Abgespeckte Umspannplattformen auf See

Mit leichteren und günstigeren Modulen will Siemens die Anbindung von Offshore-Windparks revolutionieren. (Grafik: Siemens AG)
Mit leichteren und günstigeren Modulen will Siemens die Anbindung von Offshore-Windparks revolutionieren. (Grafik: Siemens AG)
26.10.2015

Siemens will die Hochspannungsgleichstromübertragung (HGÜ) für den Stromtransport aus Hochseewindfarmen effizienter machen. Künftig sollen die großen HGÜ-Konverter durch 200-MW-Module leichter und billiger werden. Die kommerzielle Phase soll Mitte 2016 beginnen. Weil das Votum der Regulierungsbehörden noch aussteht, wird es wohl nicht so schnell gehen.

Nach dem Bau von vier großen HGÜ-Konvertern für den Übertragungsnetzbetreiber Tennet TSO hat Siemens einen technologischen Kassensturz vollzogen und die Erfahrungen für eine Optimierung genutzt. Bisher haben die seeseitigen Steckdosen ein Gewicht von 25.000 t und die Oberfläche eines Fußballfeldes. Damit verbunden sind Bauzeiten von vier Jahren, Transportrisiken und enorme Kosten.

Gleichzeitig ist die Technik für küstenferne Windparks essentiell, weil sich die Leitungsverluste über weite Strecken nur auf 4 % addieren.
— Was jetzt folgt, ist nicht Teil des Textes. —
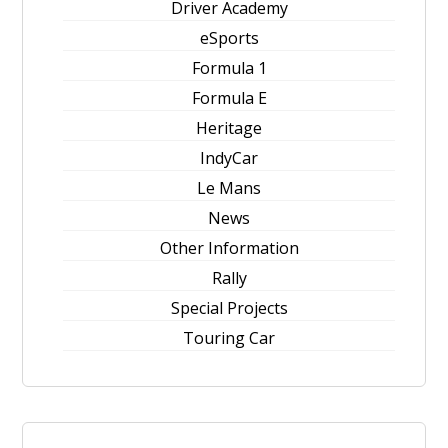
Driver Academy
eSports
Formula 1
Formula E
Heritage
IndyCar
Le Mans
News
Other Information
Rally
Special Projects
Touring Car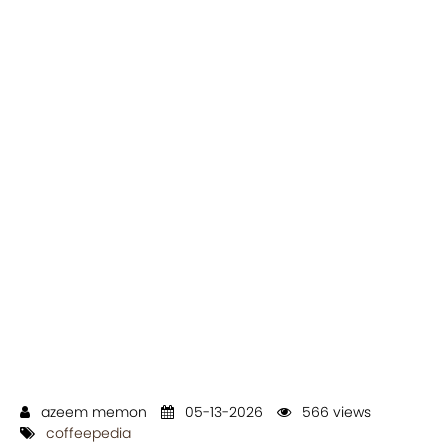
azeem memon
05-13-2026
566 views
coffeepedia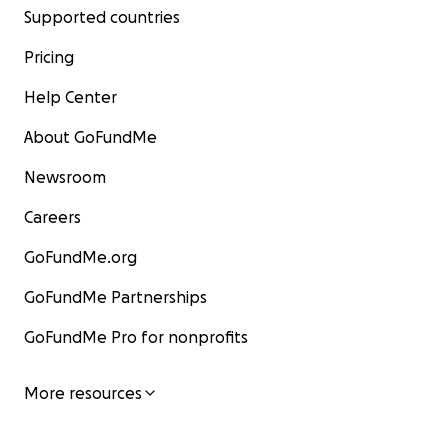
Supported countries
Pricing
Help Center
About GoFundMe
Newsroom
Careers
GoFundMe.org
GoFundMe Partnerships
GoFundMe Pro for nonprofits
More resources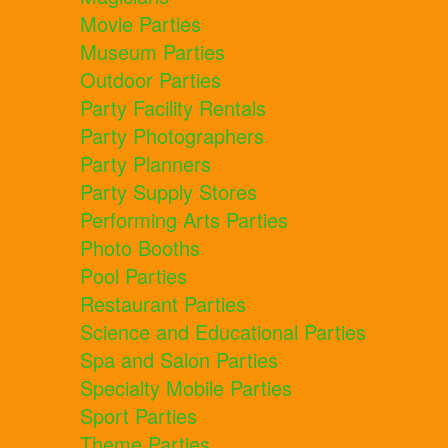
Movie Parties
Museum Parties
Outdoor Parties
Party Facility Rentals
Party Photographers
Party Planners
Party Supply Stores
Performing Arts Parties
Photo Booths
Pool Parties
Restaurant Parties
Science and Educational Parties
Spa and Salon Parties
Specialty Mobile Parties
Sport Parties
Theme Parties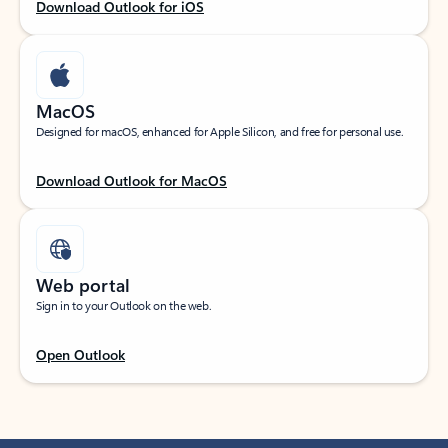
Download Outlook for iOS
MacOS
Designed for macOS, enhanced for Apple Silicon, and free for personal use.
Download Outlook for MacOS
Web portal
Sign in to your Outlook on the web.
Open Outlook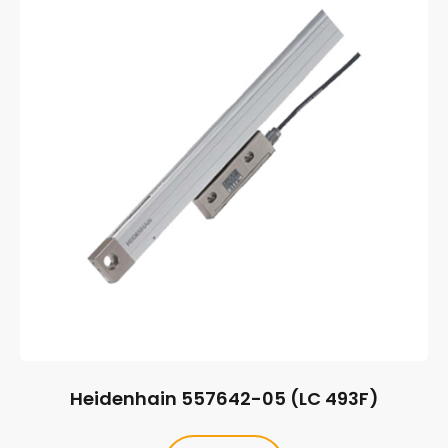
Heidenhain 557642-05 (LC 493F)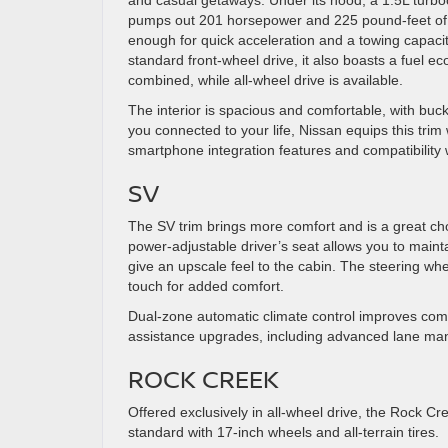
and casual getaways. Under its hood, a 1.5L turbo
pumps out 201 horsepower and 225 pound-feet of 
enough for quick acceleration and a towing capaci
standard front-wheel drive, it also boasts a fuel 
combined, while all-wheel drive is available.
The interior is spacious and comfortable, with buck
you connected to your life, Nissan equips this tri
smartphone integration features and compatibilit
SV
The SV trim brings more comfort and is a great cho
power-adjustable driver’s seat allows you to mainta
give an upscale feel to the cabin. The steering wheel
touch for added comfort.
Dual-zone automatic climate control improves comf
assistance upgrades, including advanced lane man
ROCK CREEK
Offered exclusively in all-wheel drive, the Rock C
standard with 17-inch wheels and all-terrain tires.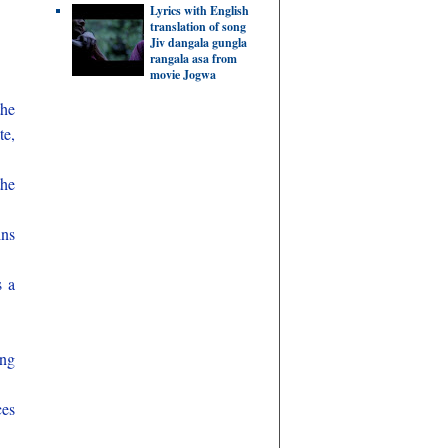
Lyrics with English
translation of song
Jiv dangala gungla
rangala asa from
movie Jogwa
the
te,
the
ins
s a
ing
ces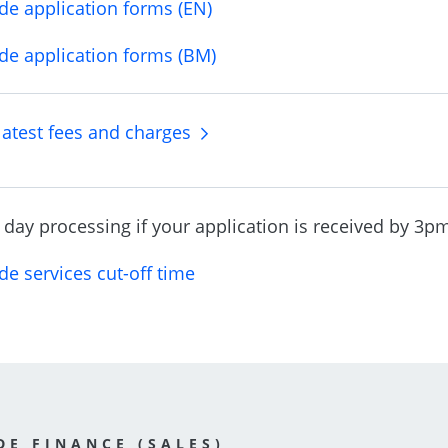
de application forms (EN)
de application forms (BM)
latest fees and charges
day processing if your application is received by 3pm 
de services cut-off time
DE FINANCE (SALES)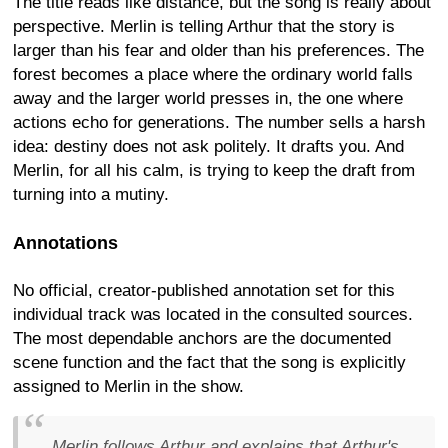
The title reads like distance, but the song is really about
perspective. Merlin is telling Arthur that the story is
larger than his fear and older than his preferences. The
forest becomes a place where the ordinary world falls
away and the larger world presses in, the one where
actions echo for generations. The number sells a harsh
idea: destiny does not ask politely. It drafts you. And
Merlin, for all his calm, is trying to keep the draft from
turning into a mutiny.
Annotations
No official, creator-published annotation set for this
individual track was located in the consulted sources.
The most dependable anchors are the documented
scene function and the fact that the song is explicitly
assigned to Merlin in the show.
Merlin follows Arthur and explains that Arthur's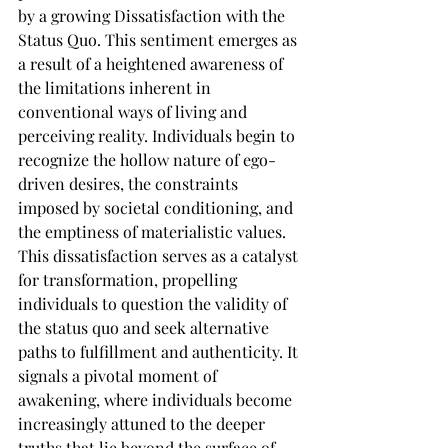
by a growing Dissatisfaction with the 
Status Quo. This sentiment emerges as 
a result of a heightened awareness of 
the limitations inherent in 
conventional ways of living and 
perceiving reality. Individuals begin to 
recognize the hollow nature of ego-
driven desires, the constraints 
imposed by societal conditioning, and 
the emptiness of materialistic values. 
This dissatisfaction serves as a catalyst 
for transformation, propelling 
individuals to question the validity of 
the status quo and seek alternative 
paths to fulfillment and authenticity. It 
signals a pivotal moment of 
awakening, where individuals become 
increasingly attuned to the deeper 
truths that lie beyond the surface of 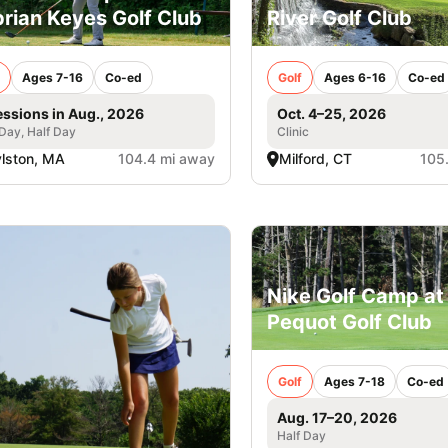
rian Keyes Golf Club
River Golf Club
Ages 7-16
Co-ed
Golf
Ages 6-16
Co-ed
essions in Aug., 2026
Oct. 4–25, 2026
 Day, Half Day
Clinic
lston, MA
104.4 mi away
Milford, CT
105
Nike Golf Camp at
Pequot Golf Club
Golf
Ages 7-18
Co-ed
Aug. 17–20, 2026
Half Day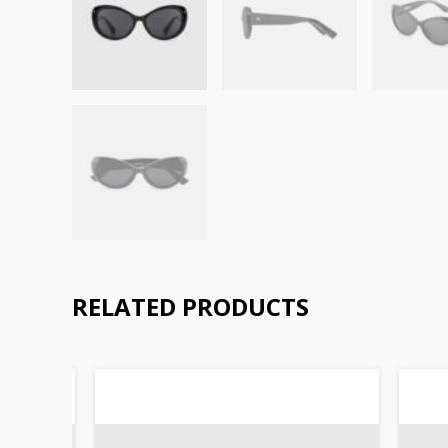
RELATED PRODUCTS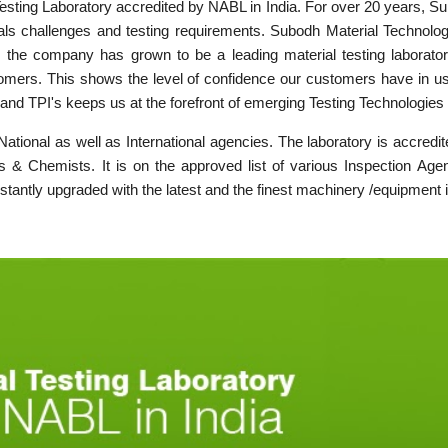
Testing Laboratory accredited by NABL in India. For over 20 years, Su
als challenges and testing requirements. Subodh Material Technolog
, the company has grown to be a leading material testing laborator
mers. This shows the level of confidence our customers have in us. T
and TPI's keeps us at the forefront of emerging Testing Technologies
y National as well as International agencies. The laboratory is accre
s & Chemists. It is on the approved list of various Inspection Agenc
nstantly upgraded with the latest and the finest machinery /equipment i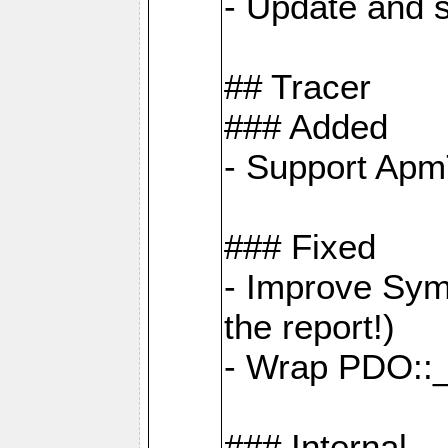
- Update and s
## Tracer
### Added
- Support Apm
### Fixed
- Improve Sym
the report!)
- Wrap PDO::_
### Internal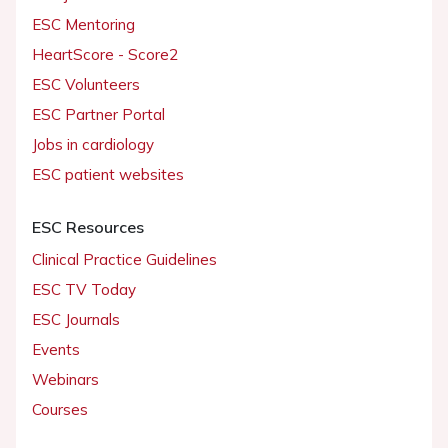
ESC Mentoring
HeartScore - Score2
ESC Volunteers
ESC Partner Portal
Jobs in cardiology
ESC patient websites
ESC Resources
Clinical Practice Guidelines
ESC TV Today
ESC Journals
Events
Webinars
Courses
Bei klassischem Drehstrom würde fast gar kein Strom an Land ankommen. „Wir haben eine ganze Reihe an schmerzhaften Erfahrungen gemacht und wissen jetzt, wie es geht. Mit Optimierungen wollen wir die Kosten senken, denn die Anbindung von Offshore-Windparks bleibt eines unserer Kerngeschäfte“, sagt Jan Mrosik, Chef der Division Energy Management der Siemens AG.

Während die bisher nur in Deutschland eingesetzte Technik eine Standardkapazität von 800 MW hat, will Siemens künftig einzelne Module mit jeweils 200 MW bauen. Diese Module sollen das bisherige Volumen verkleinern und eine kompakte Bauweise mit deutlich weniger Stahl ermöglichen. Dabei verabschiedet sich Siemens auch von luftisolierten Transistormodulen. Bei der Hochleistungselektronik setzt der Konzern stattdessen künftig auf robuste und passive Systeme, die keine elektrische Anregung und weniger Platz benötigen.

Das Herzstück für die Gleichrichtung von Wechsel- in Gleichstrom ist die Diodengleichrichtertechnik. Dabei stecken Gleichrichter, Glättungsdrossel, Kühlung und Transformator in einem gekapselten Tank, der mit einem Spezialöl gefüllt ist. „Im Prinzip nutzten wir bekannte Komponenten und setzen sie zu einem neuen System zusammen“, sagt Mrosik. Weil sich so das Volumen um vier Fünftel und das Gewicht um zwei Drittel reduziert, beziffert er die Einsparungen auf 30 %. Das betrifft nur die seeseitige Steckdose, der 1 bis 1,5 Mrd. € teuren Anbindung. „Außerdem verkürzen wir die Installationszeit um 20 %, die Leitungsverluste auf 3 % und erhöhen die maximale Übertragungskapazität auf 1,2 GW“, erläutert Mrosik.

Hürden auf dem Weg

Allerdings gibt es noch zwei Hürden. Eine ist die Regulierung, weil bei dem Konzept die bisher übliche Umspannplattform des Betreibers wegfällt und der Strom aus den Anlagen direkt in die Module des Netzbetreibers und über die Schnittstelle von Siemens eingespeist würde. Daher ist eine parkinterne Plattform wichtig, weil durch die Liberalisierung in der EU die Produktion und der Transport von Strom klar getrennt sein müssen. „Daher brauchen wir noch Zeit, um den regulatorischen Rahmen und einen diskriminierungsfreien Netzanschluss zu klären. Außerdem müssten alle Kunden und Anlagenhersteller zustimmen, wenn Siemens die Schnittstelle liefert“, sagt Wilfried Breuer, Mitglied der Geschäftsführung bei Tennet. Er wünscht sich daher ein Pilotprojekt und rechnet nicht vor 2024 mit dem Einsatz der Technik, weil die Aufträge erst einmal vergeben sind. Und das wäre die zweite Hürde, denn in den Ausschreibungen machen sich zwei Angebote immer besser als eins.